(Selected text)
--- START ---
Code Monkey home page Code Monkey logo

l1ktools's Introduction

L1000 Analysis Tools v1.1

Copyright 2011-2015 Broad Institute of MIT and Harvard.

A collection of software tools to read and analyze data produced from the LINCS project. For more information on the project, including licensing, please visit (lincsproject.org).

Analysis Tools

A brief description of the tools included in this software package is given below. The Matlab implementation of the tools is currently the most mature. Some basic utilities in R and java are also included. We will update the tools as they become available. Please view the changelog for changes.

Matlab Tools: matlab/

Requirements

  1. Matlab R2014b and above
  2. Statistics Toolbox
  3. Parallel Processing Toolbox [Optional]

Setting the MATLAB path

Run cd l1ktools/matlab; l1kt_setup or enter the pathtool command, click "Add with Subfolders...", and select the directory l1ktools/matlab.
--- END ---
(Data below)
--- START ---
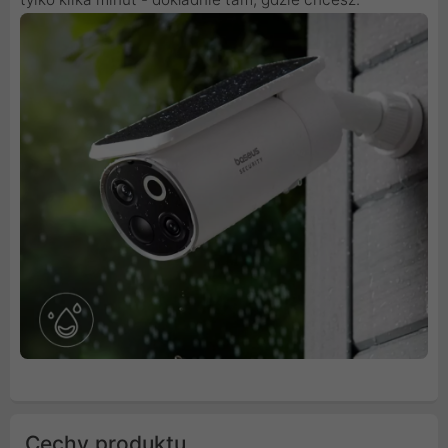
Cechy produktu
--- END ---
(Directions for this task)
Resume the L1000 Analysis Tools introduction after its final sentence on setting the MATLAB path.

(Result for this exercise)
Running the standard CMap data processing pipeline

All scripts are contained within the matlab/data_pipeline folder. A directory of example .lxb files from a LINCS Joint Project (LJP) plate under the data/lxb directory. Note that processing a full 384 well plate can take a long time depending on the machine you're running it on. For test purposes we provide a test plate with a smaller number of samples. We also provide pre-computed results in matlab/data_pipeline/results to enable viewing the outputs without running the pipeline and/or to compare their results with CMap's. These outputs are described in the section below. By default all outputs are saved in the current working directory, but this can be overriden using the plate_path argument to any of the scripts below.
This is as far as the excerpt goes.